لَن تَنَالُواْ ٱلۡبِرَّ حَتَّىٰ تُنفِقُواْ مِمَّا
تُحِبُّونَۚ وَمَا تُنفِقُواْ مِن شَىۡءٍ۬ فَإِنَّ ٱللَّهَ بِهِۦ عَلِيمٌ۬ (٩٢)
Kamu sekali-kali tidak sampai kepada
kebaikan [yang sempurna], sebelum kamu menafkahkan sebahagian harta yang kamu
cintai. Dan apa saja yang kamu nafkahkan, maka sesungguhnya Allah
mengetahuinya. (92)
Dalam ayat
tersebut, “sebagian harta yang kamu cintai”, maksudnya tidak semua harta kita, tetapi hanya
sebagian dari harta yang kita cintai. Misalnya sebidang tanah, kebun atau rumah
yang bernilai tinggi. Untuk dinafkahkan (diwaqafkan).
Meskipun kita
sudah melakukan ibadah sebaik mungkin, tetapi kita belum dianggap sempurna berbuat kebaikan (kebajikan) sebelum
kita menafkah (me-waqafkan) sebagian harta kita yang kita cintai. Dan Allah
Maha Mengetahui tentang hati kita berkaitan dengan harta yang dinafkahkan (di
waqafkan).
Ayat tersebut
dikupas panjang lebar oleh Imam Abu Ubay bin Salam dalam
kitabnya Al Amwal.

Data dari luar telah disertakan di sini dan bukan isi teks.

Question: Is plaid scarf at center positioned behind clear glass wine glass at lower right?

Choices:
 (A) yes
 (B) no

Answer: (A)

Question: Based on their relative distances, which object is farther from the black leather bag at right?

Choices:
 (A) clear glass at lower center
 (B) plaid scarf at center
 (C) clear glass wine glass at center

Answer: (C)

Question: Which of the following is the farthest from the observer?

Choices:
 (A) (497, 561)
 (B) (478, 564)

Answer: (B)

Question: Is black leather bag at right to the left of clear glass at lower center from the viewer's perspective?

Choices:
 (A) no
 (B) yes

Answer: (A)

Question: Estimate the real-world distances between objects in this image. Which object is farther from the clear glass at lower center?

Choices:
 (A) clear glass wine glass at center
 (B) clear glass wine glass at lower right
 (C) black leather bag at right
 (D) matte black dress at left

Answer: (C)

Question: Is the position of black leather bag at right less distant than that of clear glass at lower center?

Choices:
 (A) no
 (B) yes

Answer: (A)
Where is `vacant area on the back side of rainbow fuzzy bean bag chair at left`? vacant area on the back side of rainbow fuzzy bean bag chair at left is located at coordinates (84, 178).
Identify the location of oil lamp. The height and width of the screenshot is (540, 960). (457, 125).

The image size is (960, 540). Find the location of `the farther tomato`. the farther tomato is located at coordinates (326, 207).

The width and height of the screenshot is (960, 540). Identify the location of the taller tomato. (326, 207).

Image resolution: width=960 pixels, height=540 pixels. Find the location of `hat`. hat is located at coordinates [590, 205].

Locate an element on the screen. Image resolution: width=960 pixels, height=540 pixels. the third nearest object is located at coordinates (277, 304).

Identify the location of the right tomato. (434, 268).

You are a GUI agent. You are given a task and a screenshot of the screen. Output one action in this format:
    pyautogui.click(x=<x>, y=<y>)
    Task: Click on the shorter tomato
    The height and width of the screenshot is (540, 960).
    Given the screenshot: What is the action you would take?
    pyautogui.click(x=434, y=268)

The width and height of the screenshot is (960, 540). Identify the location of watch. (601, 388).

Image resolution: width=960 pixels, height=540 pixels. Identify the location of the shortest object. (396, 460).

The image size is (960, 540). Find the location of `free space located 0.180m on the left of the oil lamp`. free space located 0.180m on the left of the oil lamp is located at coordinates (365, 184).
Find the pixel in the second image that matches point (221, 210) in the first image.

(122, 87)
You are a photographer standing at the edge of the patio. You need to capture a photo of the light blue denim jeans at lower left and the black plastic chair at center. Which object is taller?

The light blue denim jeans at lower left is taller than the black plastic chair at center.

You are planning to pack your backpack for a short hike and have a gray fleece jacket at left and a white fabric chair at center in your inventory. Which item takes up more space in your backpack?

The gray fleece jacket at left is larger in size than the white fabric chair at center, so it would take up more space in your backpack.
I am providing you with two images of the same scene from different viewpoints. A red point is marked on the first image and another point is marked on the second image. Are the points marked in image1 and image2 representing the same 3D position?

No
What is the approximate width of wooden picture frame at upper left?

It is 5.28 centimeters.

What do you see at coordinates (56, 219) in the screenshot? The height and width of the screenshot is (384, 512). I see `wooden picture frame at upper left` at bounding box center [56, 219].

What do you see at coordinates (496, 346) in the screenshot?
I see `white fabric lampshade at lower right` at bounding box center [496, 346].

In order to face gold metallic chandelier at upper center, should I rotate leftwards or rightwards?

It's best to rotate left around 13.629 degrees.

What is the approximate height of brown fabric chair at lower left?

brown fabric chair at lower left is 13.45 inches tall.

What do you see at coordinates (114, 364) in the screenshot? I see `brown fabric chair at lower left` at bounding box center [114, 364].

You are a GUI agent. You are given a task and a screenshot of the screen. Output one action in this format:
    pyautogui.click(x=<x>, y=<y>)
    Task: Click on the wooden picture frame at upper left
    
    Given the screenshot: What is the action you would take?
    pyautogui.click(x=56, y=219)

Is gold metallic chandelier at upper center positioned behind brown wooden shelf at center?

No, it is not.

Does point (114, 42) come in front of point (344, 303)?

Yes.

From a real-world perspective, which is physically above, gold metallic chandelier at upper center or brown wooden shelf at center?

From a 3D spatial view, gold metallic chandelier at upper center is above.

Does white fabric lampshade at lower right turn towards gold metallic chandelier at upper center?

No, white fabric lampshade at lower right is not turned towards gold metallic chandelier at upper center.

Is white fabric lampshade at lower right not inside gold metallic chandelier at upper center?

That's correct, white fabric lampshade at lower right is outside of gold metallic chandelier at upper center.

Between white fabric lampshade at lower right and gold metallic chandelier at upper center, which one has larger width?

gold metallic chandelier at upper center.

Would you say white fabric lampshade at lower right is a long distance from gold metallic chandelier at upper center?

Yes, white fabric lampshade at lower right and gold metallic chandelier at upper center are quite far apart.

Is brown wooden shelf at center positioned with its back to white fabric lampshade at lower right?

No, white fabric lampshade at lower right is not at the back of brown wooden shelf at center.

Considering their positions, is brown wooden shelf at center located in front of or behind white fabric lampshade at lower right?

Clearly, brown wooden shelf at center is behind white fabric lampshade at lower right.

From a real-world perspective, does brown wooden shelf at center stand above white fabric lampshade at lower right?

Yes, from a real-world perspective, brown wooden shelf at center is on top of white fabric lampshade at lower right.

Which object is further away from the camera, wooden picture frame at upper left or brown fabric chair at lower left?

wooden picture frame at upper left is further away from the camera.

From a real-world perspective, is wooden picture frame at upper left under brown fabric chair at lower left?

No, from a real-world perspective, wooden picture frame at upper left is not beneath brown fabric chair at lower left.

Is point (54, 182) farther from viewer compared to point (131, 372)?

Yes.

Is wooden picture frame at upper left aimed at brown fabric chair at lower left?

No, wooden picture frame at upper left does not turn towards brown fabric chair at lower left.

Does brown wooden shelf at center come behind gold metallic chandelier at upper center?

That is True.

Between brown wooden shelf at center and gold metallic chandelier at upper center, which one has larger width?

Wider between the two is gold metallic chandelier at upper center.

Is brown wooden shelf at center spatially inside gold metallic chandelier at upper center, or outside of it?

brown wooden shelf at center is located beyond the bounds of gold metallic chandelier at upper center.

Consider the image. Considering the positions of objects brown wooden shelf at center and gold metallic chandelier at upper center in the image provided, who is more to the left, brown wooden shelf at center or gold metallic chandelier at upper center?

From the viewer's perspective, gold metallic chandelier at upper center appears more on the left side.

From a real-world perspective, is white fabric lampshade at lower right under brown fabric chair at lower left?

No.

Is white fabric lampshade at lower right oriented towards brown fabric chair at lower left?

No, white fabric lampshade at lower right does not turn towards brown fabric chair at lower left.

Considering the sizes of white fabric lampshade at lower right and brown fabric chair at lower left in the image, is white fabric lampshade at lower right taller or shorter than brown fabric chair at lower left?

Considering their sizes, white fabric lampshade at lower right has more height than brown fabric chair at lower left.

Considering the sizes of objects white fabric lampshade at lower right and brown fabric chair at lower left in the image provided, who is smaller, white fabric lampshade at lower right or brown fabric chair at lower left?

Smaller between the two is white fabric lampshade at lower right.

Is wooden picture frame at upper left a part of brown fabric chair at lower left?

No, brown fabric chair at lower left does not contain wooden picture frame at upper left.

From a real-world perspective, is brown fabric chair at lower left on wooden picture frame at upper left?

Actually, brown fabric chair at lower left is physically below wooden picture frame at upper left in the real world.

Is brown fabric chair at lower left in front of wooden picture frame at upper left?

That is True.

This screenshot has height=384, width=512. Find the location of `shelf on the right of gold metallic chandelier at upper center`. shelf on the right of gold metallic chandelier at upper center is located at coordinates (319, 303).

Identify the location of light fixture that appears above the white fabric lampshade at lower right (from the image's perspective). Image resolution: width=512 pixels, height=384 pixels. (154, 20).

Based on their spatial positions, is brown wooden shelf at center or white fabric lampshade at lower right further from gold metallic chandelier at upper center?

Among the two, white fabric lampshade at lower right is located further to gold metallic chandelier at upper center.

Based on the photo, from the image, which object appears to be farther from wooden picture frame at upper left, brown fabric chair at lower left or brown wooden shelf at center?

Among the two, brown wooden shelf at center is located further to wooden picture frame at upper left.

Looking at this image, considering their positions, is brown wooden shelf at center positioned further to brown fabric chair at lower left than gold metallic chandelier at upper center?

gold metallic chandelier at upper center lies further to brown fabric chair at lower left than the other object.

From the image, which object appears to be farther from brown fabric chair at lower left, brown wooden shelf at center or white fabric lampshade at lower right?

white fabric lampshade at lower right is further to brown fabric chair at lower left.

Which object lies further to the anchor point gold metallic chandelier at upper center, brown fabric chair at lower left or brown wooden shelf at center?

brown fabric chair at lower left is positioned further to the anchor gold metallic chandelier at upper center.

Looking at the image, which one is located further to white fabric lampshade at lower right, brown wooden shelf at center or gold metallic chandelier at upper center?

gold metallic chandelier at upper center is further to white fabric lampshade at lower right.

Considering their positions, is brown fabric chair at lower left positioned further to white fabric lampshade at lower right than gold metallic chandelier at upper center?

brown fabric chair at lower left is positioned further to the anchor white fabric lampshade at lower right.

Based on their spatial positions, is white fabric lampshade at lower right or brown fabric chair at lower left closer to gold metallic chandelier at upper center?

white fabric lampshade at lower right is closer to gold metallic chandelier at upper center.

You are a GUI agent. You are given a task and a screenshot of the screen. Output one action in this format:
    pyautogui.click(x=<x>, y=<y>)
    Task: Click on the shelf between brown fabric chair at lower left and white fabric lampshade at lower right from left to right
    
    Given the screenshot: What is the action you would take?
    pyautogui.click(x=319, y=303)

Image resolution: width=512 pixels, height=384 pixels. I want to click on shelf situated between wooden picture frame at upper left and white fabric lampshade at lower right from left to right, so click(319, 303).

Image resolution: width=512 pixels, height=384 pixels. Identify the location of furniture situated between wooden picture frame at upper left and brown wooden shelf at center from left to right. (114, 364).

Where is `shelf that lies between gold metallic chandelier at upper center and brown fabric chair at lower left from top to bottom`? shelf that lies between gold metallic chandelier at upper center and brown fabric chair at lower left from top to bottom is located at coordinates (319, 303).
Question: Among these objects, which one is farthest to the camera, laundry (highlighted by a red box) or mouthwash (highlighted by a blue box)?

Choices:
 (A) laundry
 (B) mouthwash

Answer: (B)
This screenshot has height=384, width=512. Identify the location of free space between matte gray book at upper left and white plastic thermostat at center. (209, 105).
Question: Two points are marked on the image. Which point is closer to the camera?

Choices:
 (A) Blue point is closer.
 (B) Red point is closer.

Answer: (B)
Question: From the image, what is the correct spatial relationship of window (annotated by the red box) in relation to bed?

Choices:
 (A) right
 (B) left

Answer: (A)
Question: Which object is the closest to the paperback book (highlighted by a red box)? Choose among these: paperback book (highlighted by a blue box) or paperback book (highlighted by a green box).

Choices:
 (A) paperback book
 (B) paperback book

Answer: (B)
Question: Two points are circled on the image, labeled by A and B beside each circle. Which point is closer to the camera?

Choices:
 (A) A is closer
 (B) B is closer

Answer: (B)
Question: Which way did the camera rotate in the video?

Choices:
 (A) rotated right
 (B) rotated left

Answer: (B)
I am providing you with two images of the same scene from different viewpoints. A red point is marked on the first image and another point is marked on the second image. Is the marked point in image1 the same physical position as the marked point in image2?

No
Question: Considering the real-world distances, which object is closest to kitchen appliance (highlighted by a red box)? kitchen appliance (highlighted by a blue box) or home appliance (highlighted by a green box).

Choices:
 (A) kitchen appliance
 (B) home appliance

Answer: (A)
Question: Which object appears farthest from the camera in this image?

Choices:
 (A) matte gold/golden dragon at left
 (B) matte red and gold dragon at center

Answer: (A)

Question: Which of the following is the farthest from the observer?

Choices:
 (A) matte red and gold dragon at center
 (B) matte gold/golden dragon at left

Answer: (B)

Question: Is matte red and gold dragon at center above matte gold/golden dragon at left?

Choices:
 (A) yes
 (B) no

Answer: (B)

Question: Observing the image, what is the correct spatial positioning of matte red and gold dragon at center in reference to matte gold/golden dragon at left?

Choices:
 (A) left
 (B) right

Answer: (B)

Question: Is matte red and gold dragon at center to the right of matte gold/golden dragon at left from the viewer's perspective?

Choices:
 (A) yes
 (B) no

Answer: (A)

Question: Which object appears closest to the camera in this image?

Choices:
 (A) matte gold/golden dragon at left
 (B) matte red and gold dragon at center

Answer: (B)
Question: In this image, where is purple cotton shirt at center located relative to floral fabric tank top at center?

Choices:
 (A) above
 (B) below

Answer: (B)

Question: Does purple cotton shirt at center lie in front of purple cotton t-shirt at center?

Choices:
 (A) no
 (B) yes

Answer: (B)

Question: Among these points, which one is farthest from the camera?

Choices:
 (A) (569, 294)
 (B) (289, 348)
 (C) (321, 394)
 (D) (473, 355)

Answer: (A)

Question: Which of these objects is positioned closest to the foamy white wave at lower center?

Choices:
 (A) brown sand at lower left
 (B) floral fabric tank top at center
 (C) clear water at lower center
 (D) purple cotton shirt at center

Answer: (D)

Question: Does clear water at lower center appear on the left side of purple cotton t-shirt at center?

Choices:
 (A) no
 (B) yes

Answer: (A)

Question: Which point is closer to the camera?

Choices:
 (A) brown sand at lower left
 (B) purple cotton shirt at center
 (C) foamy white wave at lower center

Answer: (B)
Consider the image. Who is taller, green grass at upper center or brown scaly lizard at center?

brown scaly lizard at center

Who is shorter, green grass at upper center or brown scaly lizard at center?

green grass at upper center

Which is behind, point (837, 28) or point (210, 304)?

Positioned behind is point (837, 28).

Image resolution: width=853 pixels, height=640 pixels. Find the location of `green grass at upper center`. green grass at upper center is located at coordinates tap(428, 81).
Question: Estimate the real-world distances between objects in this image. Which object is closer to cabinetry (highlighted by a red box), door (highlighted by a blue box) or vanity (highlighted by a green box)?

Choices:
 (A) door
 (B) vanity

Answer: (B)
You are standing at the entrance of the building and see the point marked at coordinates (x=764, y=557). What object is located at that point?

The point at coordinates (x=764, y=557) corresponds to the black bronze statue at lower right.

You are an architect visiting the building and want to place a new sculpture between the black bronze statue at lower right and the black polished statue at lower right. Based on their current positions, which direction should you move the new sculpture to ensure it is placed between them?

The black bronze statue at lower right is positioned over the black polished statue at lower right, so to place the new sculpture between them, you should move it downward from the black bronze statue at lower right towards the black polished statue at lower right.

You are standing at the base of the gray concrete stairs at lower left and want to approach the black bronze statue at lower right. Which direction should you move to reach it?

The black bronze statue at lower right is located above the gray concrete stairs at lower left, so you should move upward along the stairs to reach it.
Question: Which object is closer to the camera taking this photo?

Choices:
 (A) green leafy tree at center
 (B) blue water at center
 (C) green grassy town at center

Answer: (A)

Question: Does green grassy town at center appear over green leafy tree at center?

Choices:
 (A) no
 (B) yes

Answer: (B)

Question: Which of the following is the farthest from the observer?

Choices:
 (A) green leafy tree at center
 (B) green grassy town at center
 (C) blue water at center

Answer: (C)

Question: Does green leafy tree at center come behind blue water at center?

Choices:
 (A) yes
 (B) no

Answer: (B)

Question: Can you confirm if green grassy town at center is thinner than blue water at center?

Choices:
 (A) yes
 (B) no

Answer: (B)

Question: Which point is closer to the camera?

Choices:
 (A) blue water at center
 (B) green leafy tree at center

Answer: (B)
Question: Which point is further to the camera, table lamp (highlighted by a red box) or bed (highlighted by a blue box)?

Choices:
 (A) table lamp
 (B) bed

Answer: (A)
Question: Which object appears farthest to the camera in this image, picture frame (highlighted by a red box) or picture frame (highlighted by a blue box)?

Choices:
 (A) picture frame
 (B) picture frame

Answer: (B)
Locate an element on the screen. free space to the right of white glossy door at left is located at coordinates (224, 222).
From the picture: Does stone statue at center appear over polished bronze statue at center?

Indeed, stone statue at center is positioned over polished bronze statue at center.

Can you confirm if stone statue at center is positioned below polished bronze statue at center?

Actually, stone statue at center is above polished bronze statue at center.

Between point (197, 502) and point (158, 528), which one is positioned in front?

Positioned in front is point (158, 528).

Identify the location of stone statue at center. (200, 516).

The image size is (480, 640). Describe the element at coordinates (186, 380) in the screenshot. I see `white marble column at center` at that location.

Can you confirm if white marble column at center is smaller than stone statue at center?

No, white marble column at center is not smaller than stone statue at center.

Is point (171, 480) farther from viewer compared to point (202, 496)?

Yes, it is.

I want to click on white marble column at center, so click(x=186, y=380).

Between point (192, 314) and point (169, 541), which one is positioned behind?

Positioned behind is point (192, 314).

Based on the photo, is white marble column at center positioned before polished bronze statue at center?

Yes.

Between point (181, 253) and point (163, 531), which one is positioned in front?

Intinya mengatakan : Itulah ayat (Surat Ali Imran ayat 92)
yang men-Syari’atkan Waqaf.
Dalam Hadits,
diriwayatkan ketika ayat tersebut turun, tidak lama kemudian sahabat yang
bernama Abu Thalhah, yang mempunyai
kebun kurma yang luas dan subur sekali (disebut Bairuha) didepan (dekat Masjid
Nabawi) di Madinah. Abu Thalhah sangat mencintai kebun kurma itu. Kemudian ia
menemui Rasulullah shollallahu ‘alaihi
wasallam berkata : “Ya Rasulullah,
aku mendengar ayat itu (Ayat 92 Surat Ali Imran) turun. Maka untuk mendapatkan kebaikan (kebajikan) yang sempurna, aku
serahkan kebunku (Bairuha) kepada Islam”.
Dalam Hadits lain
diriwayatkan, Ibnu Umar (Putra Umar
bin Khathab r.a.) mempunyai seorang hamba
sahaya (budak) perempuan, keturunan orang Romawi, dan Ibnu Umar sangat
mencintai hamba sahaya (budak) perempuan itu. Ibnu Umar mendatangi Rasulullah
saw dan berkata : “ Ya Rasulullah, aku
mempunyai seorang budak wanita yang aku cintai, untuk melaksanakan ayat
AlQur’an itu (Ayat 92 Surat Ali Imran), bagaimana caranya ?
Rasulullah saw
bersabda : “Wahai Ibnu Umar, merdekakan
budak permpuanmu itu”. Mendengar
jawban itu kemudian Ibnu Umar memerdekakan budak perempuannya yang keturunan
Romawi itu, menjadi orang yang merdeka.
Ketika zaman itu
para sahabat begitu mendengar suatu ayat AlQur’an turun melalui Rasulullah saw,
dengan pola pikir sederhana, mereka (para sahabat) ingin sekali melaksanakan
perintah ayat itu. Kita umkat Islam
Indonsia tahu (paham) bahwa Agama (Islam) ini memang bukan sesuatu yang harus diseminarkan, didiskusikan, melainkan untuk dipahami dan diamalkan. Sikap para
sahabat ketika itu : Sami’na wa atho’na (Kami mendengar,
kami taat).
Waqaf itu
ternyata dampaknya dahsyat sekali, bila dikelola dengan benar. Maka pembangunan
ekonomi umat adalah melalui Waqaf. Waqaf yang sekarang hendaknya Waqaf
yang produktif, yaitu dengan Waqaf itu dikelola untuk menjalankan perekonomian
umat.
Benarkah ketika
itu semua sahabat mewaqafkan sebagian hartanya ?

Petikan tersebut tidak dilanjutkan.